Bio-ORACLE provides future environmental projections for two time
periods (2040-2025, 2090-2100) using three atmospheric-ocean general
circulation models (AOGCMs: CCSM4, HadGEM2-ES and MIROC5) under four
Representative Concentration Pathways (RCPs) emission scenarios: RCP
2.6, RCP 4.5, RCP 6.0 and RCP8.5
(Assis
et al., 2018). To reduce uncertainty in environmental projections, we
averaged the predictions from the three AOGCMs to represent future
climate conditions. RCP 2.6 indicates an optimistic emission level with
well-controlled greenhouse gas concentration, while RCP 4.5 and RCP 6.0
represent moderate emission levels. RCP8.5 represents a pessimistic
scenario without controlled emissions (Moss et al., 2010). For
comparability, we used two RCPs (RCP 2.6 and RCP 8.5) to predict future
distributions for the 2050s (2040–2050) and 2100s (2090–2100). Future
environmental factors, including current velocity, mean salinity, mean
temperature, temperature range, are downloaded from Bio-ORACLE, while
the other factors were assumed to remain unchanged in the future (Zhang
et al., 2021).
2.3
Model construction and assessment
The modeling program used in this study is SDM based on the biomod2
package in the R platform (Thuiller et al., 2020). The package includes
ten modeling algorithms: maximum entropy (Maxent), random forest (RF),
surface extent envelope
(SRE),
multiple adaptive regression splines (MARS), artificial neural network
(Moss et al.), flexible discriminant analysis (FDA), classification tree
analysis (CTA), generalized boosting model (GBM), generalized linear
model (GLM), and generalized additive model (GAM). Species distribution
modeling and prediction rely on existing/pseudo-missing records and
current environmental data. Due to limited actual sampling point data
for most species, pseudo-distribution data is used as a substitute to
overcome this limitation (Barbet-Massin et al., 2012). The
pseudo-absences function in the R package MOPA is employed to randomly
simulate an equal number of pseudo-absent records and compare them with
the conditions of actual presence points, thereby improving the model’s
predictive performance (Guisan et al., 2017). To evaluate the accuracy
of the model predictions, a five-fold cross-validation method with 10
replicates was used (Fu et al., 2021). In this methodology, 80% of the
dataset is randomly selected for model calibration and testing, while
the remaining 20% is reserved for assessing model predictions.
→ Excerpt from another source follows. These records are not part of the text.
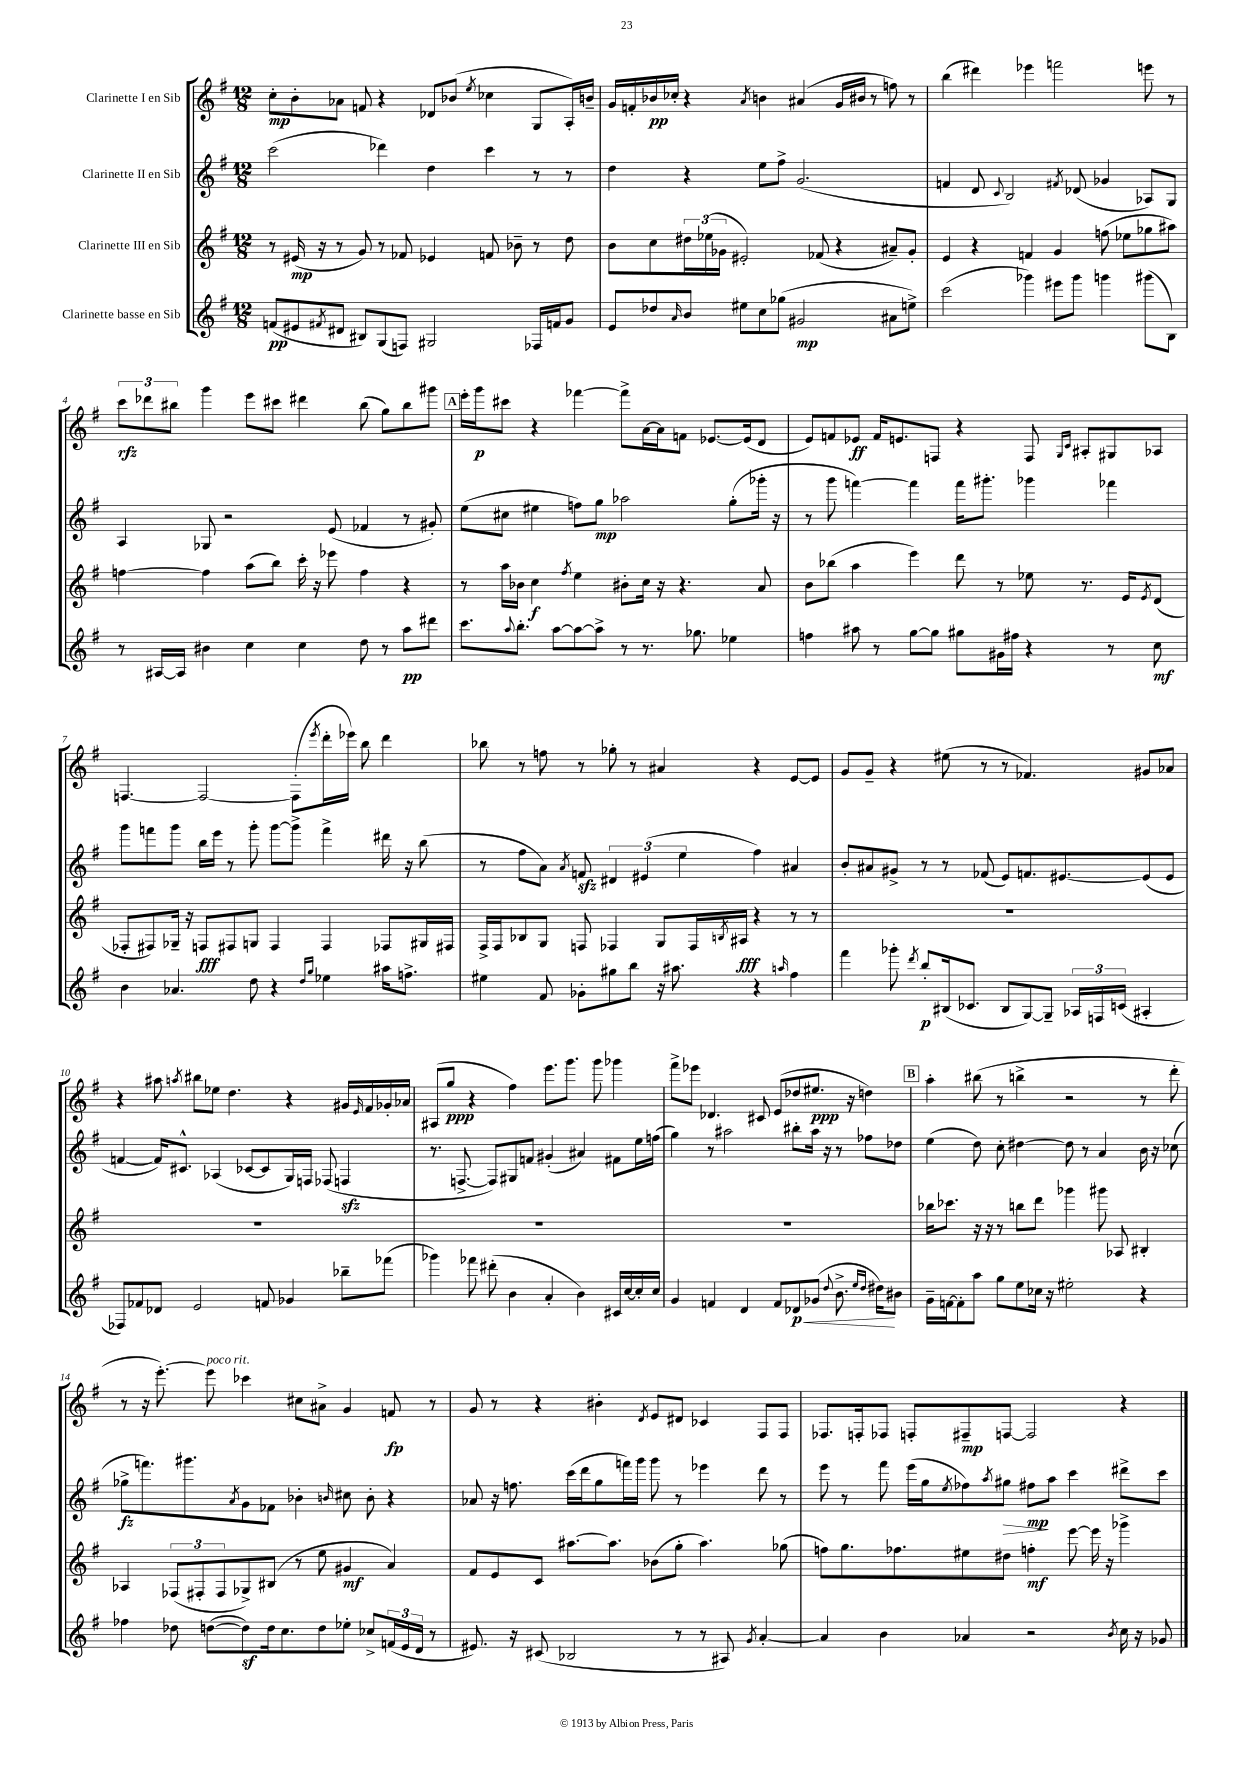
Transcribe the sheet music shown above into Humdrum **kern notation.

**kern	**kern	**kern	**kern
*staff4	*staff3	*staff2	*staff1
*clefG2	*clefG2	*clefG2	*clefG2
*k[f#]	*k[f#]	*k[f#]	*k[f#]
*M12/8	*M12/8	*M12/8	*M12/8
(8f	8r	(2ccc	8cc'
8e#	(16e#	.	8b'
.	16r	.	.
8qf#	.	.	.
8d#	8r	.	8a-
8B#)	8g)	.	8f
(8G	8r	4ddd-)	4r
8F)	8f-	.	.
2G#	4e-	4dd	8d-
.	.	.	(8b-
.	.	.	8qee
.	8f	4ccc	4cc-
.	8b-~	.	.
16F-	8r	8r	8G
16f	.	.	.
8g	8dd	8r	16A')
.	.	.	16b~
=	=	=	=
8e	8b	4dd	16g
.	.	.	16f'
8dd-	8cc	.	16b-
.	.	.	16cc-'
16qqa	.	.	.
8b	24dd#	4r	4r
.	(24ee-	.	.
.	24g-	.	.
8ee#	2e#')	.	.
.	.	.	8qa
8cc	.	8ee	4b
(8gg-	.	8ff#^	.
2g#	.	(2.g	(4a#
.	(8f-	.	.
.	4r	.	16g
.	.	.	16b#
.	.	.	8r
8a#	8a#~)	.	8ff)
8ee^)	8g-'	.	8r
=	=	=	=
(2ccc	4e	4f	(4bb
.	4r	8d	4ddd#)
.	.	8qqc	.
.	.	2B)	.
4ggg-)	4f	.	4eee-
8eee#	4g	.	2fff
.	.	8qf#	.
8ggg-	.	(8d-	.
4ggg	(8ff	4g-	.
.	8ee-	.	.
(8ggg#	8gg-	8A-)	8eee
8B)	8aa#)	8G	8r
=	=	=	=
8r	[4ff	4A	12ccc
.	.	.	12ddd-
[16A#	.	.	.
.	.	.	12bb#
16A#]	.	.	.
4b#	4ff]	8G-	4ggg
.	.	2r	.
4cc	(8aa	.	8eee
.	8bb)	.	8ccc#
4cc	16ccc'	.	4ddd#
.	16r	.	.
.	8eee-	(8e	.
8dd	4ff	4f-	(8bb#
8r	.	.	8gg)
8aa	4r	8r	8bb#
8ddd#	.	8g#')	8ggg#
=	=	=	=
8.ccc	8r	(8ee	16eee'
.	.	.	16ggg
.	16aa	8cc#	8ccc#
8qqaa	.	.	.
8.bb'	16b-	.	.
.	4cc	4ee#	4r
[8aa	.	.	.
.	8qff#	.	.
8aa_	4ee	8ff)	[4fff-
8aa^]	.	8gg	.
8r	8b#'	2aa-	8fff-^]
8.r	16cc	.	[16a
.	16r	.	16a]
.	4.r	.	8f
8.gg-	.	.	.
.	.	.	[8.e-
4ee-	.	(8gg'	.
.	.	.	(16e-]
.	8a	16ggg-'	8d
.	.	16r	.
=	=	=	=
4ff	8b	8r	8e)
.	(8bb-	8ggg	8f
8aa#	4aa	[4fff)	8e-
8r	.	.	16f
.	.	.	8.e
[8gg	4eee)	4fff]	.
8gg]	.	.	8F
8gg#	8ddd	16fff	4r
.	.	8.ggg#'	.
16g#	8r	.	.
16ff#	.	.	.
4r	8ee-	4ggg-	8F
.	.	.	16qqG
.	.	.	16qqc
.	8.r	.	8A#'
8r	.	4fff-	8G#
.	16e	.	.
.	8qe	.	.
8cc	(8d	.	8A-
=	=	=	=
4b	8F-'	8ggg	[4.F
.	8F#)	8fff	.
4.a-	16G-~	8ggg	.
.	16r	.	.
.	8F	16bb	2F_
.	.	16eee	.
.	8F#	8r	.
8dd	8G	8ggg'	.
4r	4F#	[8ggg	.
.	.	8ggg^]	(8F']
16qqdd	.	.	.
16qqgg	.	.	8qeee
4ee-	4F#	4fff^	16ddd'
.	.	.	16eee-)
.	.	.	8bb
16aa#	8F-	16ddd#	4ddd
8.ff^	.	16r	.
.	16G#	(8bb	.
.	16F#	.	.
=	=	=	=
4ee#	16F#^	8r	8bb-
.	16F#	.	.
.	8B-	8ff#	8r
8f#	8G	8a)	8ff
.	.	8qa	.
8g-'	8F	8f	8r
8gg#	4F-	6d#	8gg-'
8bb	.	.	8r
.	.	(6e#	.
16r	8G	.	4a#
8.aa#	.	.	.
.	.	6ee	.
.	16F-	.	.
.	8qB	.	.
.	16A#	.	.
4r	4r	4ff#)	4r
16qqaa	.	.	.
4ff#	8r	4a#	[8e
.	8r	.	8e]
=	=	=	=
4fff#	1.r	8b'	8g
.	.	8a#	8g~
8ggg-'	.	8g#^	4r
8qddd	.	.	.
8bb'	.	8r	.
(16B#	.	8r	(8ee#
8.c-	.	.	.
.	.	(8f-	8r
8B#	.	8e)	8r
[8G)	.	8.f	4.f-)
8G~]	.	.	.
.	.	[8.e#	.
24A-	.	.	.
24F	.	.	.
(24c	.	.	.
4A#'	.	(8e#]	8g#
.	.	8e#	8a-
=	=	=	=
8F-)	1.r	[4f	4r
8f-	.	.	.
8d-	.	16f])	8aa#
.	.	8.c#^^	.
.	.	.	8qaa
2e	.	.	8bb#
.	.	(4A-	8ee-
.	.	.	4.dd
.	.	[8c-	.
8f	.	8c-]	.
4g-	.	16G)	4r
.	.	16F	.
.	.	(8F-	.
8bb-~	.	4F	16g#
.	.	.	16qqe
.	.	.	16f#
(8fff-	.	.	16g-'
.	.	.	16a-
=	=	=	=
4ggg-)	1.r	8.r	(8A#
.	.	.	8gg
.	.	[8.F^	.
8fff-	.	.	4r
(8ddd#'	.	8F])	.
4b	.	8G#	4ff#)
.	.	8f	.
4a'	.	(4g#'	8.eee
.	.	.	8.ggg
4b)	.	4a#)	.
.	.	.	8ggg
16c#	.	8f#	4ggg-
[16cc	.	.	.
16cc']	.	16ee	.
16cc	.	(16ff	.
=	=	=	=
4g	1.r	4gg)	8fff#^
.	.	.	8eee-
4f	.	8r	4.d-
.	.	2aa#	.
4d	.	.	.
.	.	.	8c#
8f	.	.	(8e
8d-	.	8bb#'	8dd-
(8g-	.	16aa#	8.ee#
.	.	16r	.
8qqdd	.	.	.
8.b^	.	8r	.
.	.	.	16r
.	.	8ff-	4dd)
16qqee	.	.	.
16qqdd	.	.	.
16dd#)	.	.	.
8b#	.	8dd-	.
=	=	=	=
16g~	16bb-	(4ee	4aa'
[16f	8.ccc-	.	.
8f']	.	.	.
8aa	16r	8dd)	(8bb#
.	16r	.	.
8gg	8r	8cc'	8r
8ee	8bb	[4dd#	4bb^
16cc-	8ddd	.	.
16r	.	.	.
2ee#'	4ggg-	8dd#]	2r
.	.	8r	.
.	8ggg#	4a	.
.	8A-	.	.
4r	4B#'	16b	8r
.	.	16r	.
.	.	(8cc-	8ddd'
=	=	=	=
4ff-	4A-	8gg-^	8r
.	.	8.fff)	16r
.	.	.	[8.eee')
8dd-	(12F-	.	.
.	.	8.ggg#	.
.	12F#'	.	.
([8dd	.	.	8eee]
.	12F#	.	.
.	.	8qa	.
8dd])	8G-^)	8g	4ccc-
16dd	(8B#	8f-	.
8.cc	.	.	.
.	8r	4b-'	8cc#
8dd	8ee	.	8a#^
.	.	16qqb	.
8ee-'	4g#	8cc#	4g
8cc-^	.	8b'	.
(24f	4a)	4r	8f
24e	.	.	.
24d	.	.	.
8r	.	.	8r
=	=	=	=
8.e#)	8f#	8a-	8g
.	8e	16r	8r
16r	.	8.ff	.
(8c#	8c	.	4r
2B-	[8.aa#	(16ccc	.
.	.	16ddd	.
.	.	8gg	4b#'
.	8.aa#]	.	.
.	.	16fff)	.
.	.	16ggg	.
.	.	.	8qd
.	(8b-	8ggg	8e
8r	8gg'	8r	8d#
8r	4.aa#)	4eee-	4c-
8A#)	.	.	.
8qg	.	.	.
[4a'	.	8ddd	8F#
.	(8gg-	8r	8F#
=	=	=	=
4a]	8ff)	8eee	8.F-
.	8.gg	8r	.
.	.	.	16F'
4b	.	8fff#	8F-
.	8.ff-	.	.
.	.	(16eee	8F'
.	.	16gg	.
.	.	8qee	.
4a-	8ee#	8ff-)	8F#~
.	.	8qaa	.
.	8dd#	8gg#	[8F
2r	4ff'	8ff#	2F]
.	.	8aa	.
.	[8eee	4ccc	.
.	16eee]	.	.
.	16r	.	.
8qb	.	.	.
16cc	4ggg-^	8ddd#^	4r
16r	.	.	.
8g-	.	8ccc	.
==	==	==	==
*-	*-	*-	*-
Two model evaluation indices embedded in biomod2, namely true skill
statistics (TSS) and the area under the receiver operating
characteristic curve (AUC), are calculated to estimate predictive
accuracy. Given the potential diversity in outcomes generated by the ten
models, an ensemble projecting approach is adopted to reduce uncertainty
and enhance reliability (Buisson et al., 2010; Morato et al., 2020). To
improve the accuracy of ensemble models, only models with an AUC greater
than 0.8 and a TSS greater than 0.7 are retained, indicating high
predicted accuracy and low uncertainty (Allouche et al., 2010; Mei et
al.,
2017).
Species-level and population-level modeling analyses are conducted,
drawing species response curves for each environmental variable using
the generated SDMs to visualize the variation in species occurrence
probability along the environmental gradient. The significance of each
predictor is estimated using a randomly permuted method (Guisan et al.,
2017). The potential distributions of the entire species and the two
populations (EIOS and WPI) under present and future climate scenarios
(2050s, 2100s) for RCP 2.6 and RCP 8.5, respectively, were predicted
using the ensemble models at both species and population levels.
Continuous habitat suitability maps are created based on the direct
outputs from the ensemble models. Using automatically derived thresholds
that maximize the TSS values of the ensemble model, we translated the
continuous prediction into binary values for a clearer comprehension of
habitat appropriateness (Liu et al., 2013).